> **Your goal**
Collect every line in the data below that contains the string "NewBodyOperationType" and reproduce each such line in full.

> **Record set**

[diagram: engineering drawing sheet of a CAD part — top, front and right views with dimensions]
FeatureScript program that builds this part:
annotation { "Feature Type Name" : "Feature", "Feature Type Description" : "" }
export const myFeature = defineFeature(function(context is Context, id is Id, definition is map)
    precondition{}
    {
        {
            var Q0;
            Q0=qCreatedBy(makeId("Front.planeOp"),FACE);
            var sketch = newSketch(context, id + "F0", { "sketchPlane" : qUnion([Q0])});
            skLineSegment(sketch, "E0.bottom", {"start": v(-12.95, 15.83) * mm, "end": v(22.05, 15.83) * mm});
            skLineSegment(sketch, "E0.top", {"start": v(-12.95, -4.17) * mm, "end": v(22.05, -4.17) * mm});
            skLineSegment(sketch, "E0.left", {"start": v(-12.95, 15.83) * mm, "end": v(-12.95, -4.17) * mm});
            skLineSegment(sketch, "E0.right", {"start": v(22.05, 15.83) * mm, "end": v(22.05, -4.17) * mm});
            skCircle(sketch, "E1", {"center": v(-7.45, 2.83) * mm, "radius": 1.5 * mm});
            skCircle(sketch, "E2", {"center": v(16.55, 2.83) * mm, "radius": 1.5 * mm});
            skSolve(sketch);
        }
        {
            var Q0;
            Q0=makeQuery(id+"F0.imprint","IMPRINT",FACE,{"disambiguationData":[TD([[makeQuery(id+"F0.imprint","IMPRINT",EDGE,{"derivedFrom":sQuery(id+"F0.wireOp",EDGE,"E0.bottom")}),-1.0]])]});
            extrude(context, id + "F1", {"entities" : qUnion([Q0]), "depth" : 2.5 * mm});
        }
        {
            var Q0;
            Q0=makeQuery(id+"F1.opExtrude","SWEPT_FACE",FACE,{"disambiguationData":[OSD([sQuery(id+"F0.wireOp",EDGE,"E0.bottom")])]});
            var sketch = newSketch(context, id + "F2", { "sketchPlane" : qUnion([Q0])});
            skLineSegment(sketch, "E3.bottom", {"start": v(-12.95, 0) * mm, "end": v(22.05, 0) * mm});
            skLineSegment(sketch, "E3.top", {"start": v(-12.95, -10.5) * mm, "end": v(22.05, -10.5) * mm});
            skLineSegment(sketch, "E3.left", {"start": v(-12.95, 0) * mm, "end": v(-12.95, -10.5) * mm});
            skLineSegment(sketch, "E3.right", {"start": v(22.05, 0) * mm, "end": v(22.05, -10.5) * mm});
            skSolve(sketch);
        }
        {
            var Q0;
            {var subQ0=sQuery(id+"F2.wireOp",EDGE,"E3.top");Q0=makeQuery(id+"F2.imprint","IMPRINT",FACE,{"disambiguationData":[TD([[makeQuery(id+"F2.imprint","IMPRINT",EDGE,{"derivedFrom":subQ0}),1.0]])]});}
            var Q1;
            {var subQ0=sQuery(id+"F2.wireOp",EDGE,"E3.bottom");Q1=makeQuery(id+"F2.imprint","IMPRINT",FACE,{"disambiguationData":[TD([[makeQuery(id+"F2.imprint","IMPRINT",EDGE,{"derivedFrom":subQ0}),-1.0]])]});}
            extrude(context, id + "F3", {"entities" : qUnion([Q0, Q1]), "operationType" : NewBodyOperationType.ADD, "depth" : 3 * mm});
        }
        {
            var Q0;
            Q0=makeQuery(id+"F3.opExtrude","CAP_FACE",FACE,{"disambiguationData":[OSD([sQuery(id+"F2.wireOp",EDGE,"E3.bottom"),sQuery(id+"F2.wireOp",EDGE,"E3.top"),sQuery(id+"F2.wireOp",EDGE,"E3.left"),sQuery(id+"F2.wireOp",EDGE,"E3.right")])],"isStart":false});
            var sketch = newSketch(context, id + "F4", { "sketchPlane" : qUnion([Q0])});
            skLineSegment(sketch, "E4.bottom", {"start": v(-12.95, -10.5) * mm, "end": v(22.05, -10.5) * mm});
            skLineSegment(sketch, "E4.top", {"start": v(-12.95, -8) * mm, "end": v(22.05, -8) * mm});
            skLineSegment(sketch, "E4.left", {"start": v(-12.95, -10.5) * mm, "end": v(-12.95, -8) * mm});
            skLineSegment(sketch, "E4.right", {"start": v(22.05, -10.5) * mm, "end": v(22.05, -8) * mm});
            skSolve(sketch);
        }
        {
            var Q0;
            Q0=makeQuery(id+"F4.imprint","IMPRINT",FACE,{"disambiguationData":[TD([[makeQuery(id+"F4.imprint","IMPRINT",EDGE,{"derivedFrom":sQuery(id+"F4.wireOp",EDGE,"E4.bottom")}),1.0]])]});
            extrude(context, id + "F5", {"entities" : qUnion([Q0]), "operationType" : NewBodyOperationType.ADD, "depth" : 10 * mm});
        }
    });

> **Response**
            extrude(context, id + "F3", {"entities" : qUnion([Q0, Q1]), "operationType" : NewBodyOperationType.ADD, "depth" : 3 * mm});
            extrude(context, id + "F5", {"entities" : qUnion([Q0]), "operationType" : NewBodyOperationType.ADD, "depth" : 10 * mm});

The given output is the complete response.